2006 Philadelphia Annual Meeting (22–25 October 2006)

Paper No. 7
Presentation Time: 3:00 PM

INOCERAMID OCCURRENCE, STABLE ISOTOPIC VARIATIONS AND BULK ROCK GEOCHEMISTRY FROM LATE CRETACEOUS BLACK SHALES OF DEMERARA RISE


JIMÉNEZ-BERROCOSO, Álvaro1, MACLEOD, Kenneth G.1, ELORZA, Javier2 and CALVERT, Stephen E.3, (1)Geological Sciences, University of Missouri, Columbia, MO 65211, (2)Mineralogia y Petrologia, Universidad del Pais Vasco, Bilbao, 48080, Spain, (3)Earth and Ocean Sciences, University of British Columbia, Vancouver, BC V6T 1Z4, Canada, jimeneza@missouri.edu

Inoceramid bivalves bearing regular, concentric growth lines are present throughout laminated Cenomanian-Santonian “black shales” on Demerara Rise (tropical North Atlantic). Presence of inoceramids in deposits that are otherwise devoid of benthic macrofossils is a long standing paleontological anomaly, and what might control variations in growth rate suggested by growth lines at bathyal depths compounds the puzzle. To begin to address these questions we have analyzed sediment geochemistry relative to inoceramid distributions as well as shell isotopic variations.

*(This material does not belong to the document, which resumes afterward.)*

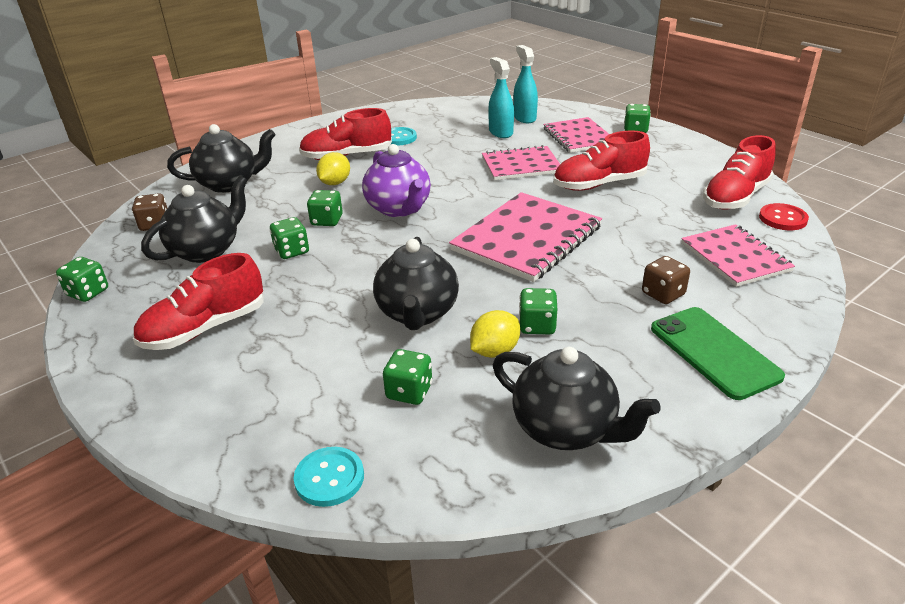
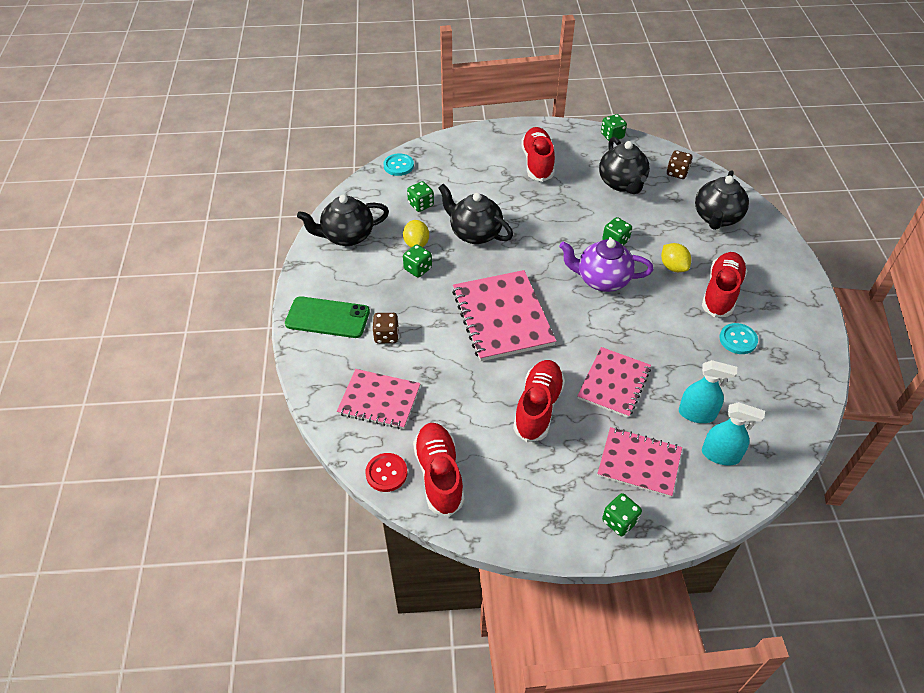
camera: 125 degrees right, 15 degrees up
green dice [270,217,309,259] -> none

At ODP Sites 1260 and 1261, inoceramids are most abundant in the Turonian but occur sporadically in older and younger intervals. Sediment is laminated even where inoceramids are large, common, and bored. Similarly, trace metal contents of 30 bulk samples show no consistent differences between 15 samples with and 15 samples without inoceramids. All were enriched in Mo, V, Cr, Ni suggesting anoxic, sulfidic conditions within the sediment and possibly in the bottom water. One explanation for these contradictory data is that inoceramid colonization events were too brief to be systematically imprinted in the sedimentary record of benthic anoxia.

For study of growth lines, three shell fragments with good preservation and well-expressed concentric growth lines were cleaned and 276 samples were milled across growth lines. These growth series exhibit cyclic δ13C and δ18O variations. Cathodoluminescence observations suggest some of the isotopic variation is diagenetic in origin, but the existence of lower δ13C values coincident with higher δ18O values in one shell is difficult to explain diagenetically. If primary, isotopic cycles in shells indicate cyclical variation in benthic conditions during the lifespan of an inoceramid and may suggest seasonal δ18O and/or δ13C signals reached the seafloor.